**Aim of the exercise:** Reproduce each line of the records below word for word, but omit the pictures.

**Entries supplied:**
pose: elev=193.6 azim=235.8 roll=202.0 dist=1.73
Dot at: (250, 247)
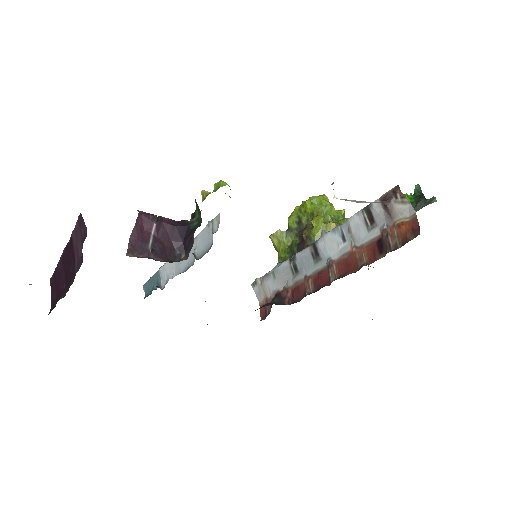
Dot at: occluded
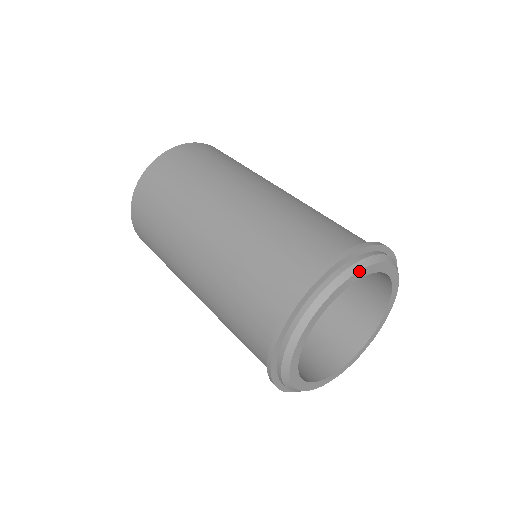
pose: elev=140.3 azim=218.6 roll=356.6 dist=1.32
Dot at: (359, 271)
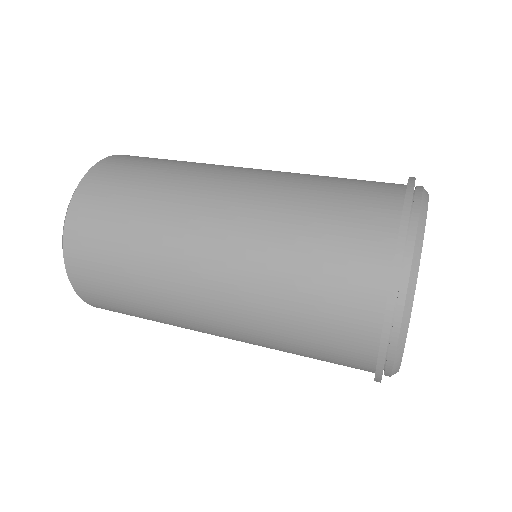
Dot at: (423, 236)
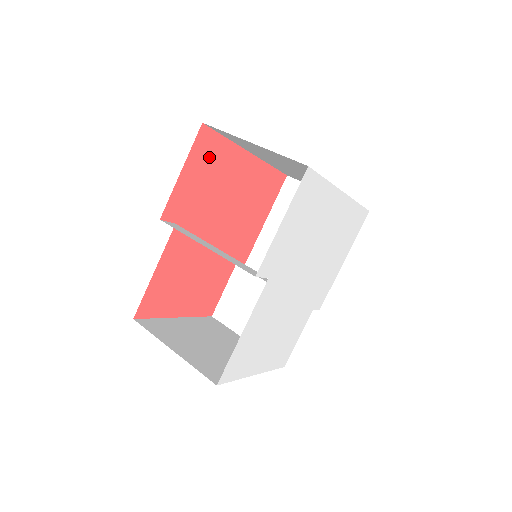
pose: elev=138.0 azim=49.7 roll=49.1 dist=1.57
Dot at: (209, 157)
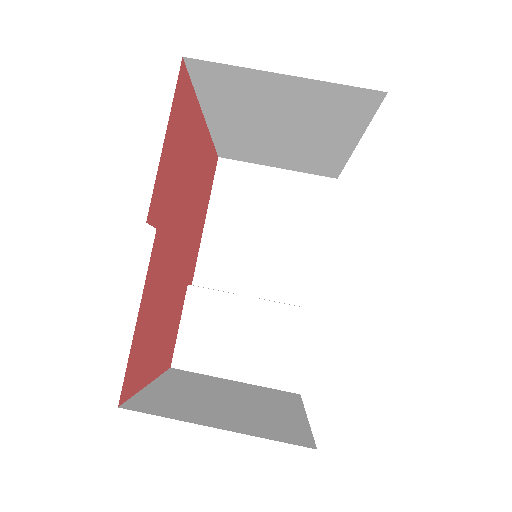
Dot at: (182, 118)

**Task output:**
pose: elev=193.6 azim=235.8 roll=202.0 dist=1.73
Dot at: (250, 247)
Dot at: occluded
pose: elev=140.3 azim=218.6 roll=356.6 dist=1.32
Dot at: (359, 271)
Dot at: (423, 236)
pose: elev=138.0 azim=49.7 roll=49.1 dist=1.57
Dot at: (209, 157)
Dot at: (182, 118)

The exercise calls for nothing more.